Tutuklu tüm öğrencilerin takipçisi olacaklarını belirten Tekin, şunları söyledi: ''Parlamentoda sonuna kadar takipçisi olacağız. İktidar kendisi gibi düşünmeyen herkesi potansiyel suçlu gibi göstermeye devam etse de biz mücadeleye sonuna kadar devam edeceğiz.''
CHP İstanbul İl Başkanı Oğuz Kaan Salıcı da iki öğrencinin tek suçunun bir sosyal devlette zaten olması gereken parasız eğitim hakkını istemek olduğunu kaydederek, ''Bunun için okullarından atıldılar, 19 aydır hapisteler'' dedi.
Açıklamaya CHP İstanbul milletvekilleri Süleyman Çelebi ile Mahmut Tanal da katıldı.
Tüzer ve Yılmaz'ın tutuklanmasını protesto amaçlı çeşitli sloganlar atan grup daha sonra dağıldı.
İkinci protesto
Bu arada, bir grup Gençlik Federasyonu üyesi de adliye girişi önüne ''Parasız eğitim suç değil, Ferhat Tüzer ve Berna Yılmaz serbest bırakılsın'' yazılı pankart açarak, bir süre oturma eylemi yaptı.

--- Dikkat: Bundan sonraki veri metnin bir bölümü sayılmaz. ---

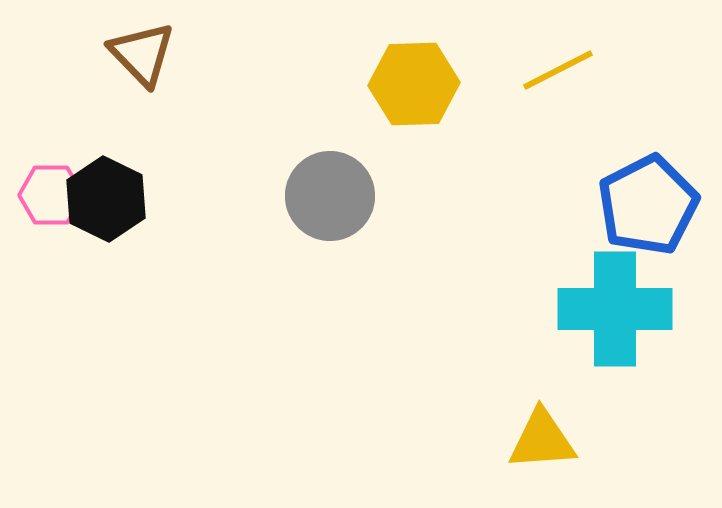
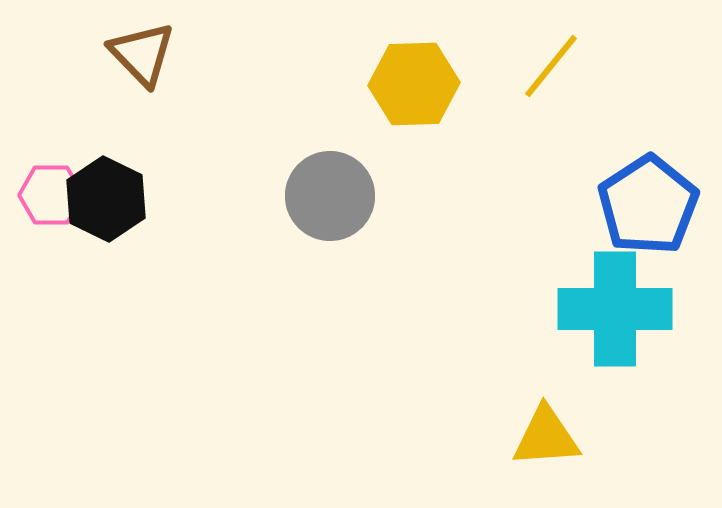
yellow line: moved 7 px left, 4 px up; rotated 24 degrees counterclockwise
blue pentagon: rotated 6 degrees counterclockwise
yellow triangle: moved 4 px right, 3 px up
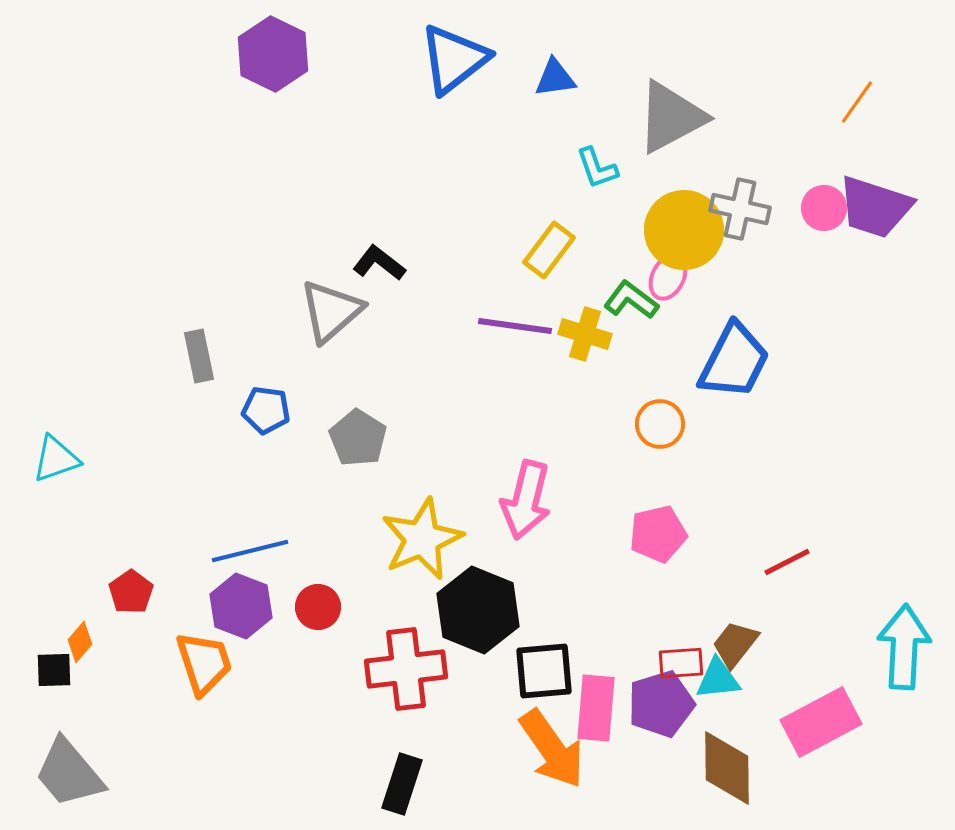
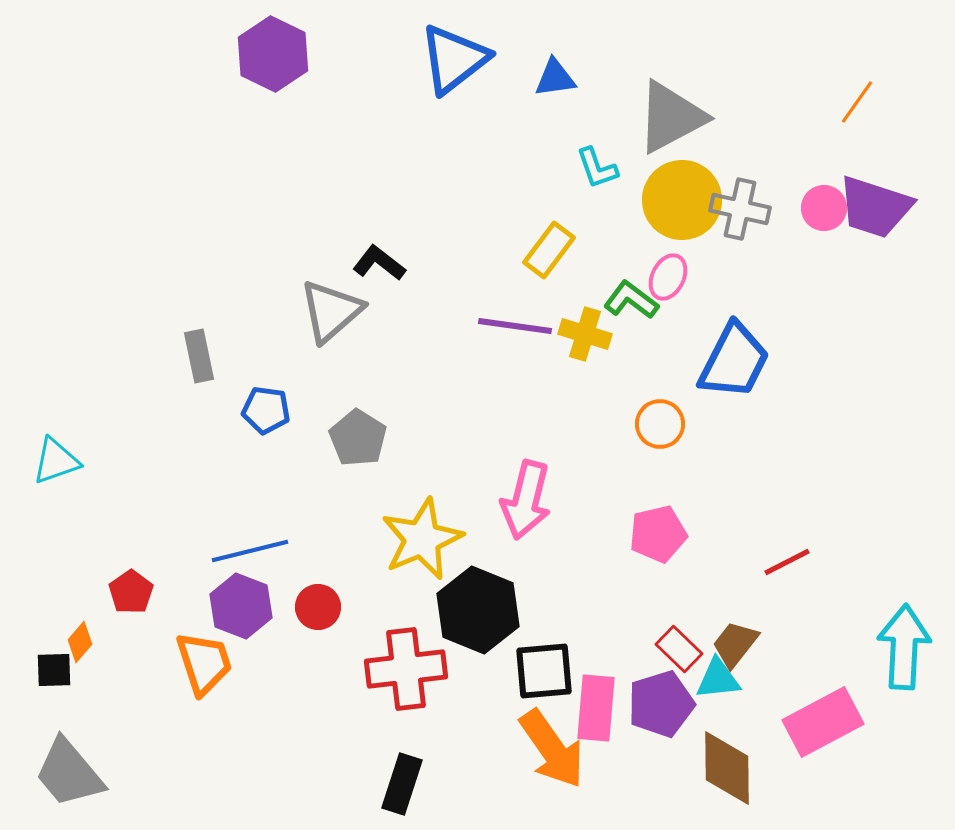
yellow circle at (684, 230): moved 2 px left, 30 px up
cyan triangle at (56, 459): moved 2 px down
red rectangle at (681, 663): moved 2 px left, 14 px up; rotated 48 degrees clockwise
pink rectangle at (821, 722): moved 2 px right
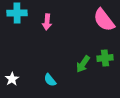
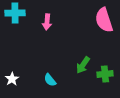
cyan cross: moved 2 px left
pink semicircle: rotated 20 degrees clockwise
green cross: moved 16 px down
green arrow: moved 1 px down
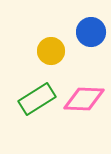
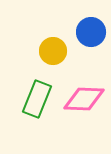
yellow circle: moved 2 px right
green rectangle: rotated 36 degrees counterclockwise
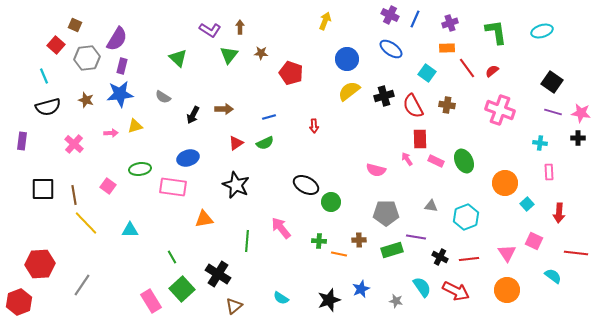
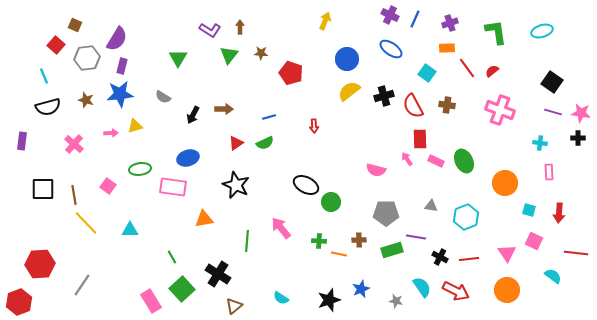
green triangle at (178, 58): rotated 18 degrees clockwise
cyan square at (527, 204): moved 2 px right, 6 px down; rotated 32 degrees counterclockwise
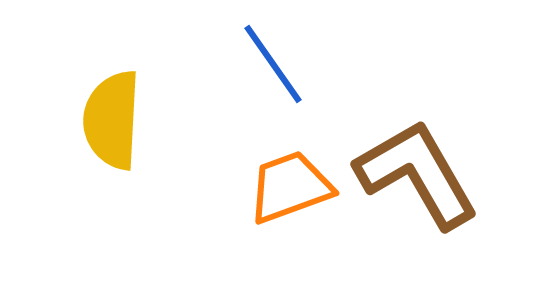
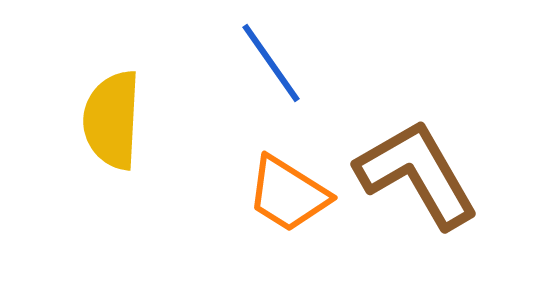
blue line: moved 2 px left, 1 px up
orange trapezoid: moved 2 px left, 7 px down; rotated 128 degrees counterclockwise
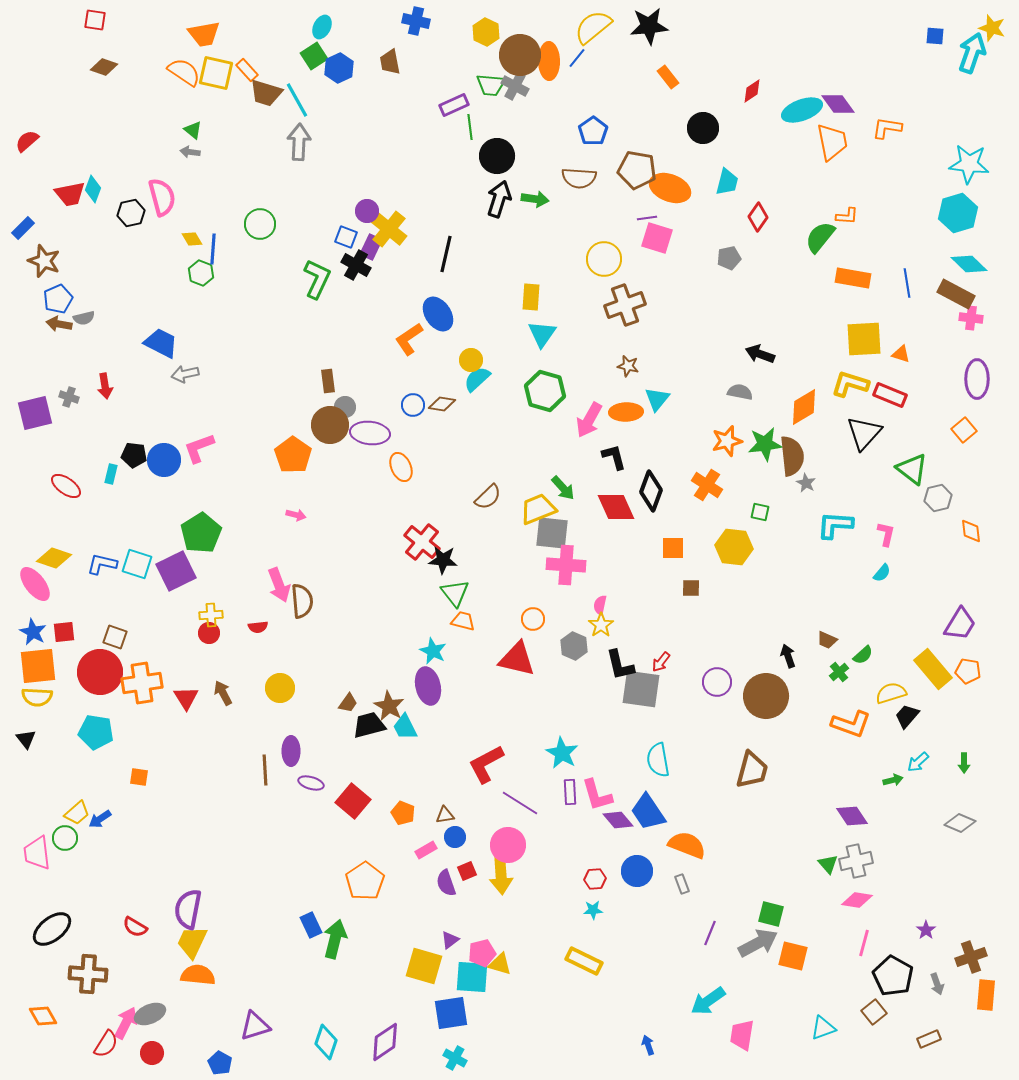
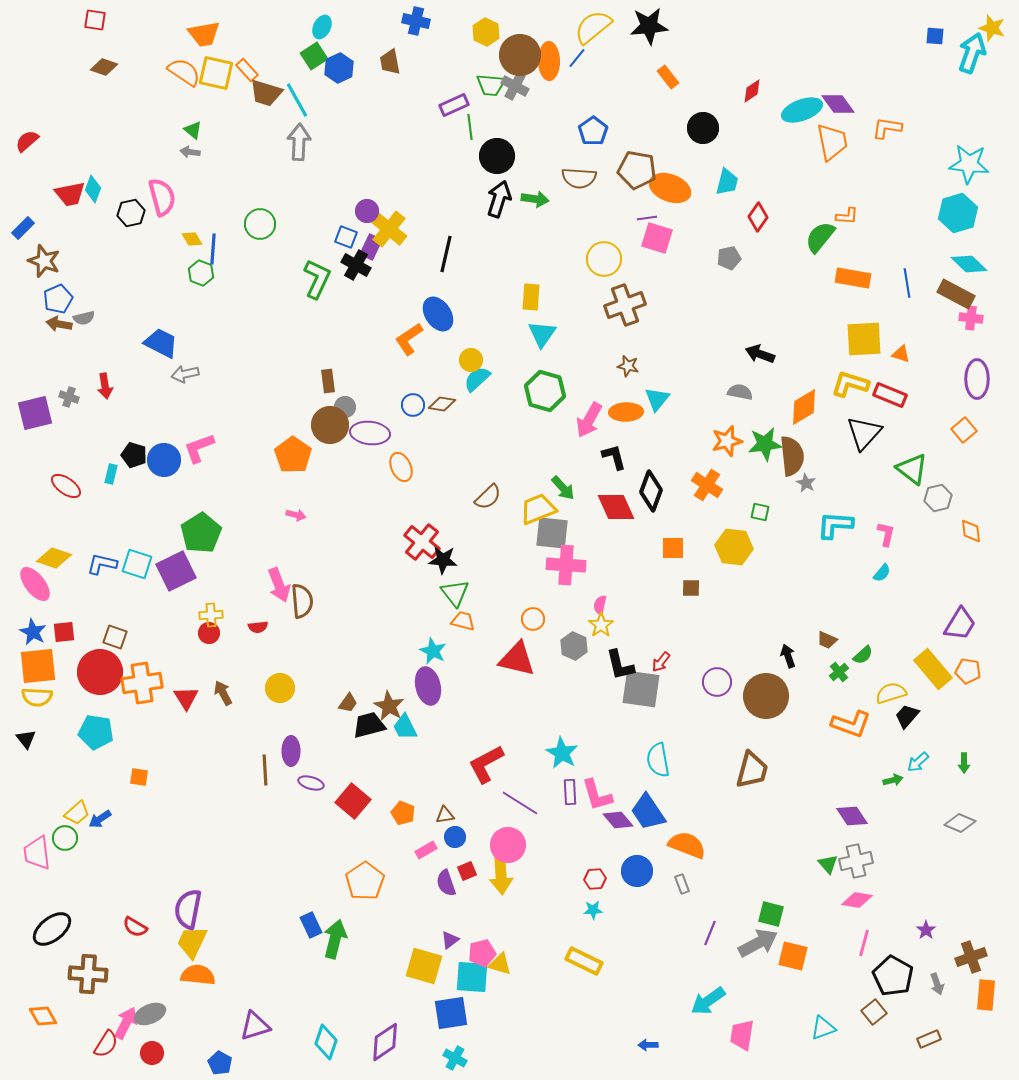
black pentagon at (134, 455): rotated 10 degrees clockwise
blue arrow at (648, 1045): rotated 72 degrees counterclockwise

Oturma eylemine CHP İstanbul Milletvekili Mahmut Tanal da katılarak, bir süre destek verdi. ÇHD: Türkiye'de 500 öğrenci tutuklu ÇHD İstanbul Şubesi tarafından cezaevinde tutuklu bulunan öğrencilere yönelik hazırlanan rapor dün İstanbul Barosu Orhan Adli Apaydın Konferans Salonu’nda düzenlenen basın toplantısıyla açıklandı. ÇHD İstanbul Şube Sekreteri avukat Güçlü Sevimli, İstanbul genelinde yaptıkları çalışmada, 89 öğrencinin tutuklu olduğunu, bu sayının yurt genelinde 500’ü bulduğunu kaydetti. Türkiye’de son yıllarda hukukun siyaset kurumu tarafından şekillendirildiğini ve yargı eliyle muhalif olanların baskı altında tutulduğunu anlatan Güçlü Sevimli, “Öğrencilerin parasız eğitim, harç ücretleri, halk için eğitim gibi talepleri de ifade özgürlüğü kapsamı içerisindedir. Ancak siyaset kurumunun yargı eliyle oluşturduğu baskı ile öğrencilerde bu kapsamın içinden alınmış terörle mücadele yasasını düzenleyen TCK 220 ve 314. madde ile 3713 sayılı Terörle Mücadele Yasası’nın 7/2. maddesi kapsamına sokulmuştur” dedi. Temel hak ve isteklerini arayan öğrencilerin, açtıkları pankart ve dövizlerle sloganlardan dolayı özel yetkili mahkemelerce yargılandığını vurgulayan Sevimli, özetle şunları kaydetti: “2911 sayılı toplantı ve gösteri yasasına göre hak arama mücadelesi veren öğrenciler hakkında devlet açısından sonuç alınamadığı için TCK’nin örgüt suçunu düzenleyen maddelerine atıfta bulunuluyor. Özel yetkili mahkemelerin meşruluğu ve buna bağlı yargılama usulü tartışılırken üniversite öğrencilerinin hak istemlerinin bu mahkemelerde yargılanması ve öğrencilerin uzun tutukluluk halleri nedeniyle okulları ile ilişkilerinin kesilmesine neden oluyor. Mahkemelerin tutukluluk hallerinin uzatmaya yönelik verdiği kararlar ise mantık sınırlarını zorlamakta.”